Single by Sweet Jesus
- Released: 1992
- Genre: Glam rock, alternative rock
- Length: 3:17
- Label: Chapter 22
- Producer(s): John Rivers

Sweet Jesus singles chronology
| "Real Babe" (1992) | "Albino Ballerina" (1992) |  |

Audio sample
- file; help;

= Albino Ballerina =

1992 single by Sweet Jesus

Albino Ballerina is a song by English indie rock band Sweet Jesus. It was released (along with B-side Your Baby Loves Me) in 1992 through the Birmingham-based record label Chapter 22.

Although the band's earlier material was produced by Ray Shulman (previously of Gentle Giant and The Sugarcubes), Albino Ballerina was produced by John Rivers at Woodbine Studios in Leamington Spa.

== CD single ==
1. "Albino Ballerina" - 3:17
2. "Your Baby Loves Me" - 4:07
3. "Your Baby Loves Me" (original version) - 4:05

== 7" single ==
1. "Albino Ballerina" - 3:17
2. "Your Baby Loves Me" - 4:07

== Personnel ==
- Ben Bentley - lead vocal, rhythm guitar
- Roy Priest - lead guitar, vocals
- Gavin Priest - bass guitar
- Paul Collins - drums
- John Rivers - production

The single was the first release by the band featuring bassist Gavin Priest, following the departure of Dave Priest.

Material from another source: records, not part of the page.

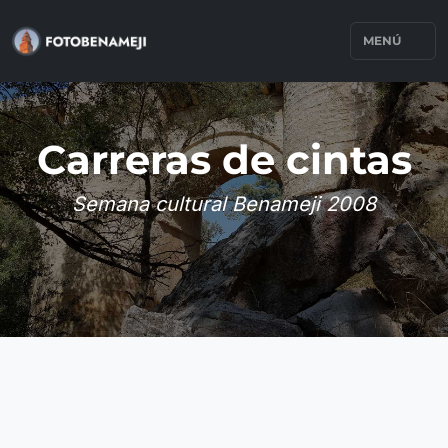
MENÚ
Carreras de cintas
Semana cultural Benameji 2008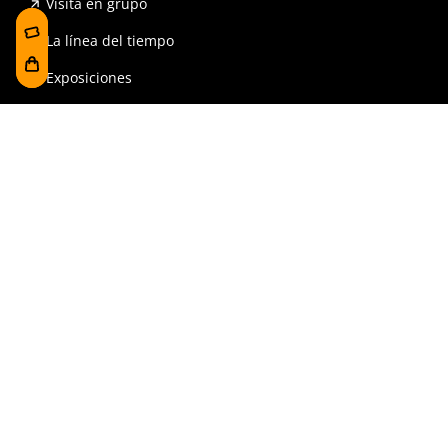
Visita en grupo
La línea del tiempo
Exposiciones
Prensa y publicaciones
Para escuelas
FAQ
Reserva
Tienda
Contrataciones y Transparencia
Accesibilidad
Aviso legal y política de privacidad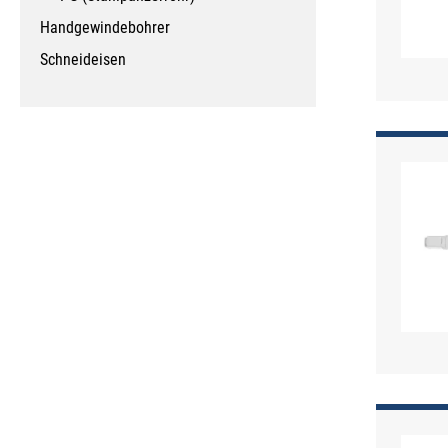
Handgewindebohrer
Schneideisen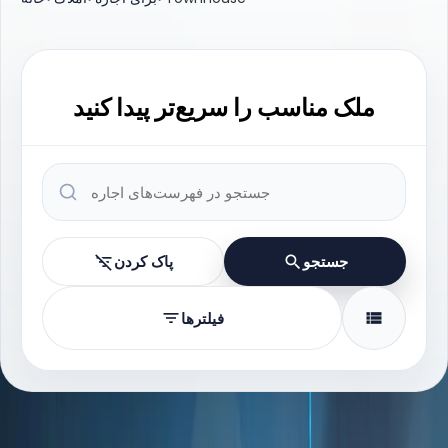
ملک مناسب را سریع‌تر پیدا کنید
جستجو
پاک کردن
فیلترها
موجودی قابل دسترس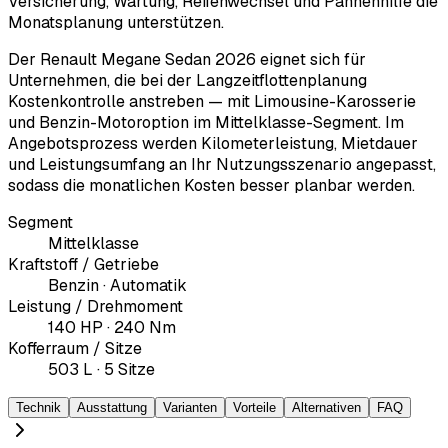
Versicherung, Wartung, Reifenwechsel und Pannenhilfe die
Monatsplanung unterstützen.
Der Renault Megane Sedan 2026 eignet sich für
Unternehmen, die bei der Langzeitflottenplanung
Kostenkontrolle anstreben — mit Limousine-Karosserie
und Benzin-Motoroption im Mittelklasse-Segment. Im
Angebotsprozess werden Kilometerleistung, Mietdauer
und Leistungsumfang an Ihr Nutzungsszenario angepasst,
sodass die monatlichen Kosten besser planbar werden.
Segment
Mittelklasse
Kraftstoff / Getriebe
Benzin · Automatik
Leistung / Drehmoment
140 HP · 240 Nm
Kofferraum / Sitze
503 L · 5 Sitze
Technik
Ausstattung
Varianten
Vorteile
Alternativen
FAQ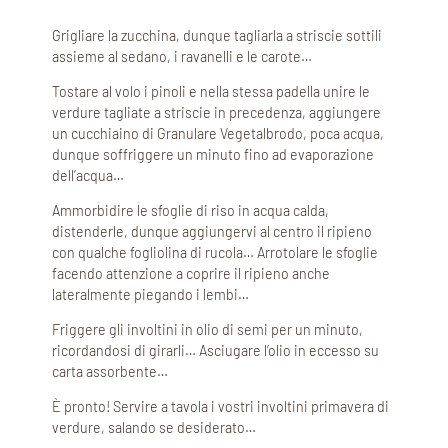
Grigliare la zucchina, dunque tagliarla a striscie sottili
assieme al sedano, i ravanelli e le carote…
Tostare al volo i pinoli e nella stessa padella unire le
verdure tagliate a striscie in precedenza, aggiungere
un cucchiaino di Granulare Vegetalbrodo, poca acqua,
dunque soffriggere un minuto fino ad evaporazione
dell’acqua…
Ammorbidire le sfoglie di riso in acqua calda,
distenderle, dunque aggiungervi al centro il ripieno
con qualche fogliolina di rucola… Arrotolare le sfoglie
facendo attenzione a coprire il ripieno anche
lateralmente piegando i lembi…
Friggere gli involtini in olio di semi per un minuto,
ricordandosi di girarli… Asciugare l’olio in eccesso su
carta assorbente…
È pronto! Servire a tavola i vostri involtini primavera di
verdure, salando se desiderato…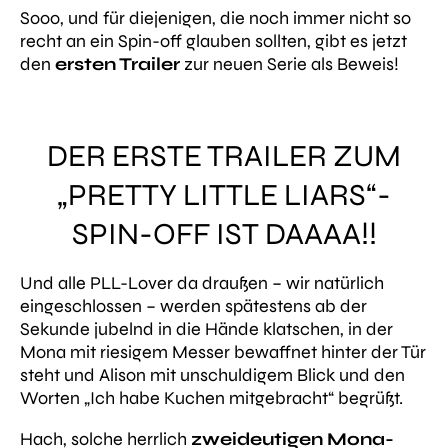
Sooo, und für diejenigen, die noch immer nicht so
recht an ein Spin-off glauben sollten, gibt es jetzt
den
ersten Trailer
zur neuen Serie als Beweis!
DER ERSTE TRAILER ZUM
„PRETTY LITTLE LIARS“-
SPIN-OFF IST DAAAA!!
Und alle PLL-Lover da draußen – wir natürlich
eingeschlossen – werden spätestens ab der
Sekunde jubelnd in die Hände klatschen, in der
Mona mit riesigem Messer bewaffnet hinter der Tür
steht und Alison mit unschuldigem Blick und den
Worten
„Ich habe Kuchen mitgebracht“
begrüßt.
Hach, solche herrlich
zweideutigen Mona-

Producer John Rivers engineered the record in Leamington Spa's Woodbine Studios, shortly after their installation of a digital ProTools system (being the first studio in Europe to use such a system for multitrack recording).

== Critical reception ==
The single was released through Chapter 22 Records (catalogue number CHAPCD70), a label that worked with the band following the demise of the group's previous label, Rough Trade. This relationship did not last however, and Albino Ballerina proved to be Sweet Jesus's last release. Although the group recorded and release further material through alternative labels and under different names, none of these achieved similar acclaim and the group officially disbanded.

Upon release, the song was chosen by radio DJ and music journalist Mark Radcliffe as the Single of the Year for his 1992 NME end-of-year roundup. This was tied in with promotion of the record via an interview on Radcliffe's "Hit the North" show in October 1992, which saw the band partially sharing the programme with Hank Marvin.

Although the single was not submitted for entry, it won Gary Crowley's Demo Crash Contest on Greater London Radio (now BBC London 94.9) on three consecutive occasions.